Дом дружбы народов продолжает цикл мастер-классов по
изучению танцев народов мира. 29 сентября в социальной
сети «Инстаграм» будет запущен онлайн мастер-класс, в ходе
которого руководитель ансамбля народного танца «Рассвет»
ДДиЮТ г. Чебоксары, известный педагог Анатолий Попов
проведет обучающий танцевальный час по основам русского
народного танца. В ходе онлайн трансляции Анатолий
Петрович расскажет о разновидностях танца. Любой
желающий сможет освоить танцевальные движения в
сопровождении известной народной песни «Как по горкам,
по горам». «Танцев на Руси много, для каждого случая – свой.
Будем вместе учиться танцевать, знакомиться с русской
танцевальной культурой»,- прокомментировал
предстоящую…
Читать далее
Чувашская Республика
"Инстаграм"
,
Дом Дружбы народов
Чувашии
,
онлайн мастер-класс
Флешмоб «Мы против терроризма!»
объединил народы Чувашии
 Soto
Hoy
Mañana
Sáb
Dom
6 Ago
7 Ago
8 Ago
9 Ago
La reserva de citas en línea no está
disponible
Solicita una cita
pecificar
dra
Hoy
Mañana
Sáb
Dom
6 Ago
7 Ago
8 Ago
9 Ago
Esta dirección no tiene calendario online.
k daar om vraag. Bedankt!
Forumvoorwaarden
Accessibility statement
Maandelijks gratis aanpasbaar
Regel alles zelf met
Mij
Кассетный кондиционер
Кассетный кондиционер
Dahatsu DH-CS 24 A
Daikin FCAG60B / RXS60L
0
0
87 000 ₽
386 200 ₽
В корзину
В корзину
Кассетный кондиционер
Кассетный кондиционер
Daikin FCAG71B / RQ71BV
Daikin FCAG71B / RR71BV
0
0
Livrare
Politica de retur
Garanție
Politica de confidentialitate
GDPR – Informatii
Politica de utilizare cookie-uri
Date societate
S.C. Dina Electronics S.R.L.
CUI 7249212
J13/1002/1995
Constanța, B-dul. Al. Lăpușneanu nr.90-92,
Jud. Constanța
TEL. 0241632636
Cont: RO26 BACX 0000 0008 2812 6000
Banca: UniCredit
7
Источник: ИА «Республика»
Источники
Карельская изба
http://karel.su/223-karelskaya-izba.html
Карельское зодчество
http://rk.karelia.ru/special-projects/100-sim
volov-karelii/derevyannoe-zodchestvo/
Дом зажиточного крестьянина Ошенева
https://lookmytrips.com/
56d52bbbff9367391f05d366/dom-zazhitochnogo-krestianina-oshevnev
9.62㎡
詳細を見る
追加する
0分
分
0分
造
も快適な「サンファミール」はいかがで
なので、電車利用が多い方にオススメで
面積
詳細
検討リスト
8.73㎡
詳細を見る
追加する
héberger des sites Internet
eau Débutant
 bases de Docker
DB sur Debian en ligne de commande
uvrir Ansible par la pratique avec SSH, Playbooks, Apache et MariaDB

════

**Job**. Collect every line of the material that contains the string "ходе", treating uppercase and lowercase letters as different.

**Problem solution**.
сети «Инстаграм» будет запущен онлайн мастер-класс, в ходе
народного танца. В ходе онлайн трансляции Анатолий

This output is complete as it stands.